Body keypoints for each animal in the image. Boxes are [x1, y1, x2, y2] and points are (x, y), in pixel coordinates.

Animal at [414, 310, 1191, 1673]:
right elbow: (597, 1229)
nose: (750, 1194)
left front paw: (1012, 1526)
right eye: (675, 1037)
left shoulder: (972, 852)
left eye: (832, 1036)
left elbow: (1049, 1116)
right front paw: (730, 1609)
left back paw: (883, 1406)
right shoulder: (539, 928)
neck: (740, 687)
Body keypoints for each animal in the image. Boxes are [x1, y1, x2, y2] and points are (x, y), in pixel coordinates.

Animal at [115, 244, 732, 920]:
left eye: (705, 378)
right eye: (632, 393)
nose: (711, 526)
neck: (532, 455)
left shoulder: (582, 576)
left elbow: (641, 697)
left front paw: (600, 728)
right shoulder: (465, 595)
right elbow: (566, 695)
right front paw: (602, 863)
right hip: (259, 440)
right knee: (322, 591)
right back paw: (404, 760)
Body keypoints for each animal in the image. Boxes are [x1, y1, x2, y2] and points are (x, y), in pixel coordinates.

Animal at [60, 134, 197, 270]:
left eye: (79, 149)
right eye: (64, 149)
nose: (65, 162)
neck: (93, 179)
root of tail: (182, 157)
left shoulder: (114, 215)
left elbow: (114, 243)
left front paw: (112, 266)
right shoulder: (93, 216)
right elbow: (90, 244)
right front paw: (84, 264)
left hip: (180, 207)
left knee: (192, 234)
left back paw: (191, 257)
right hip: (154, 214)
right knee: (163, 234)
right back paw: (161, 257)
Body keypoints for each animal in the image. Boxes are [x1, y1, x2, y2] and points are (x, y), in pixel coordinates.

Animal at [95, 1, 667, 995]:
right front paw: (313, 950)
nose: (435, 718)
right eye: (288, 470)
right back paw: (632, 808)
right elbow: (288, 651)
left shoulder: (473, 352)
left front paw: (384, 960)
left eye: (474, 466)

· · · ·

Requirement. Search the entries for the line holding "left back paw: (883, 1406)". Return that line and the ones after it through the last, exactly.

Completed exercise.
left back paw: (883, 1406)
right shoulder: (539, 928)
neck: (740, 687)
Body keypoints for each animal in the image. Boxes are [x1, y1, x2, y2] and points are (x, y), in pixel coordinates.

Animal at [115, 244, 732, 920]:
left eye: (705, 378)
right eye: (632, 393)
nose: (711, 526)
neck: (532, 455)
left shoulder: (582, 576)
left elbow: (641, 697)
left front paw: (600, 728)
right shoulder: (465, 595)
right elbow: (566, 695)
right front paw: (602, 863)
right hip: (259, 440)
right knee: (322, 591)
right back paw: (404, 760)
Body keypoints for each animal in the image. Boxes are [x1, y1, x2, y2] and points are (x, y), in pixel coordinates.

Animal at [60, 134, 197, 270]:
left eye: (79, 149)
right eye: (64, 149)
nose: (65, 162)
neck: (93, 179)
root of tail: (182, 157)
left shoulder: (114, 215)
left elbow: (114, 243)
left front paw: (112, 266)
right shoulder: (93, 216)
right elbow: (90, 244)
right front paw: (84, 264)
left hip: (180, 207)
left knee: (192, 234)
left back paw: (191, 257)
right hip: (154, 214)
right knee: (163, 234)
right back paw: (161, 257)
Body keypoints for each animal in the image. Boxes are [x1, y1, x2, y2] and points are (x, y), in pixel coordinates.

Animal at [95, 1, 667, 995]:
right front paw: (313, 950)
nose: (435, 718)
right eye: (288, 470)
right back paw: (632, 808)
right elbow: (288, 651)
left shoulder: (473, 352)
left front paw: (384, 960)
left eye: (474, 466)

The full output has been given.